(Extracted page text data)
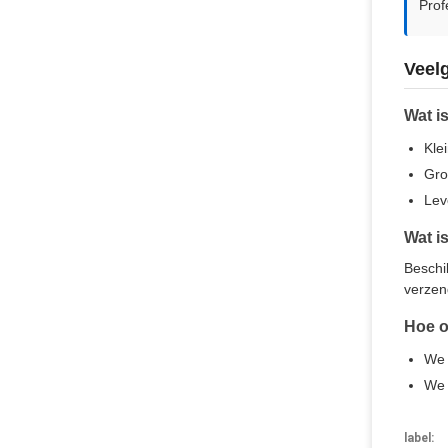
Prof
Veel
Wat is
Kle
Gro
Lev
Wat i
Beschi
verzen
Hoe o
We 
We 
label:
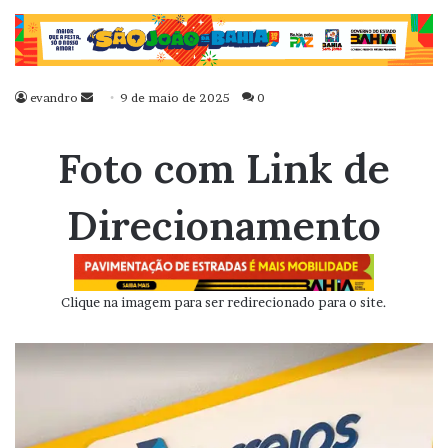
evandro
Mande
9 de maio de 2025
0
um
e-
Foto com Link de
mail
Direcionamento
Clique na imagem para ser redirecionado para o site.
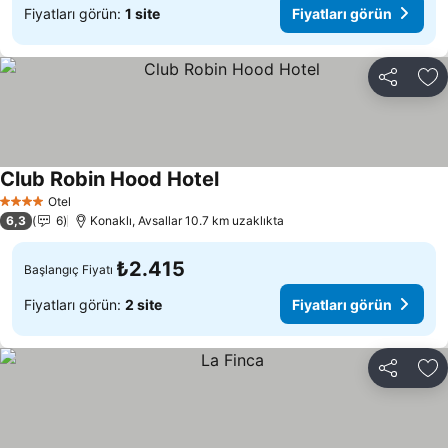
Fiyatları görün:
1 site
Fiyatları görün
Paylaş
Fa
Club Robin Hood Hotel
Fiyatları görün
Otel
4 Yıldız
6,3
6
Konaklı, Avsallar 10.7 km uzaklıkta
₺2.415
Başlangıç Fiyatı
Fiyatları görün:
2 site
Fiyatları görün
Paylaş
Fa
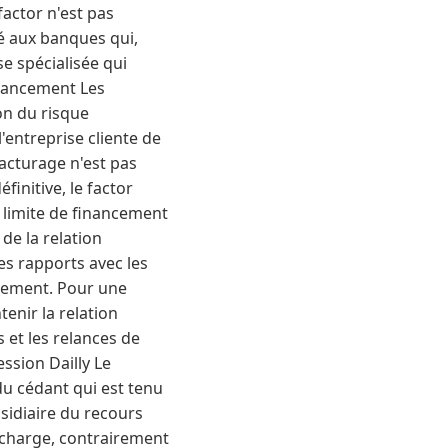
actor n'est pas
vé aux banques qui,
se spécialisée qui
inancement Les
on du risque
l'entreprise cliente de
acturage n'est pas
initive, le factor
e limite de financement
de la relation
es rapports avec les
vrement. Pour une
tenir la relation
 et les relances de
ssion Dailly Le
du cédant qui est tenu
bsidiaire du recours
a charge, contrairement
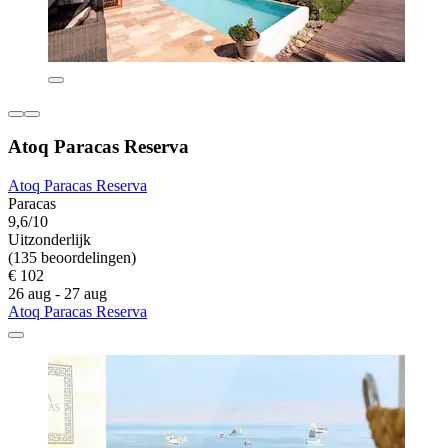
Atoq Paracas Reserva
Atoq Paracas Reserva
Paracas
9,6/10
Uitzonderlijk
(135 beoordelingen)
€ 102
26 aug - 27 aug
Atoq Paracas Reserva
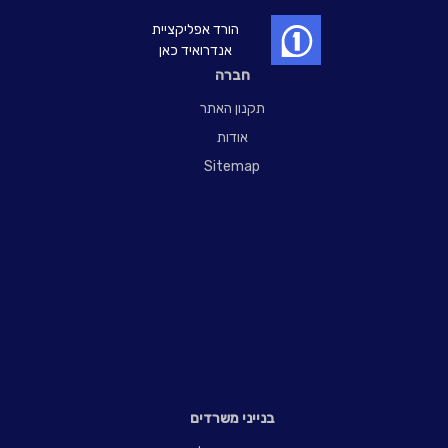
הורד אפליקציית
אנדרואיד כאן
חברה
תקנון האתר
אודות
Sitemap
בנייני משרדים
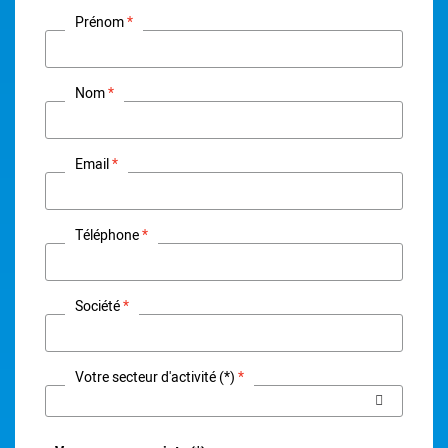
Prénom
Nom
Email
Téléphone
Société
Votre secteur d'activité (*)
---
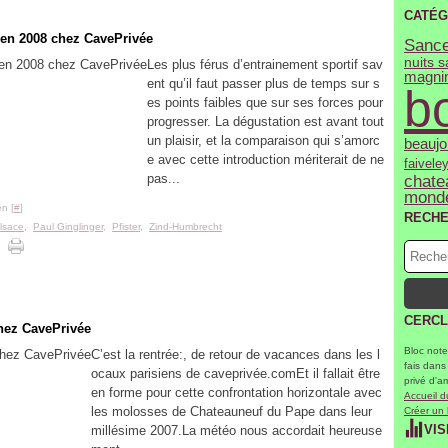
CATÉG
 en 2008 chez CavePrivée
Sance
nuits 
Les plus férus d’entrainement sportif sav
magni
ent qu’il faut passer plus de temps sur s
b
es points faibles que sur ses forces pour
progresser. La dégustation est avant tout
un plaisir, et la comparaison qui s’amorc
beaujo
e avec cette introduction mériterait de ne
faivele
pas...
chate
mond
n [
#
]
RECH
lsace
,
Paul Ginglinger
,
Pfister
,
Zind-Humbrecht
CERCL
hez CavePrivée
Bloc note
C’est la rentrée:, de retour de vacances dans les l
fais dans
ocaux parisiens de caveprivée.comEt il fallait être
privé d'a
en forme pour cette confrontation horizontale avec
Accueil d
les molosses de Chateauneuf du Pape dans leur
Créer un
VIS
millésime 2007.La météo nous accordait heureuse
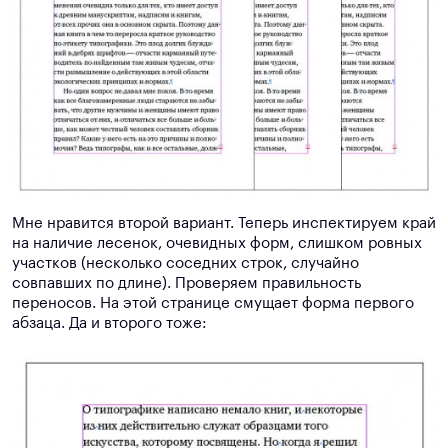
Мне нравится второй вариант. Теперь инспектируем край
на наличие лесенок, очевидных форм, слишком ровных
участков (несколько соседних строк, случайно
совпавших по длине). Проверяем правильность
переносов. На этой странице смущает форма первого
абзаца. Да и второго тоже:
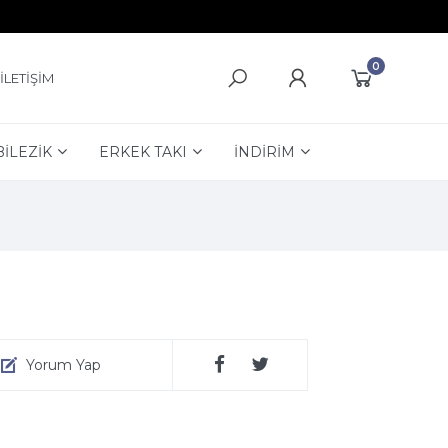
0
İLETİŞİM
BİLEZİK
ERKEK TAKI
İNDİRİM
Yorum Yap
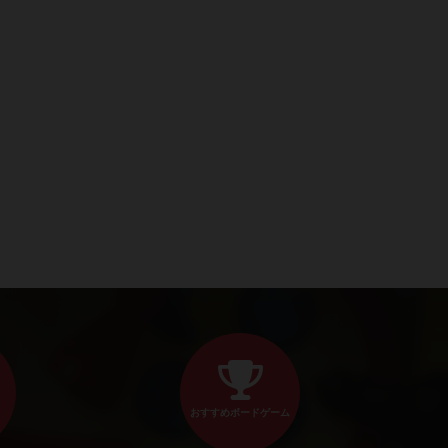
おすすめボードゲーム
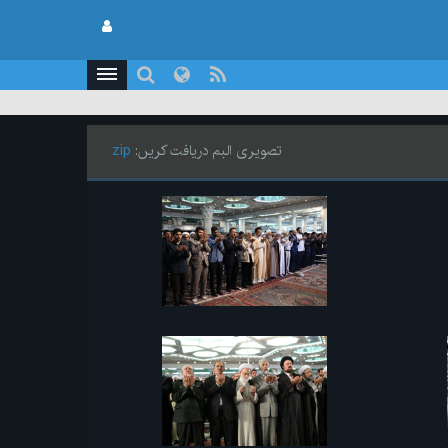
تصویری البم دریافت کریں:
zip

> _HOW TO COMPLETE THIS TASK_
Spot the lines above that mention "plus" and copy them.

> _EXPECTED ANSWER_
Les plus férus d’entrainement sportif sav
ent qu’il faut passer plus de temps sur s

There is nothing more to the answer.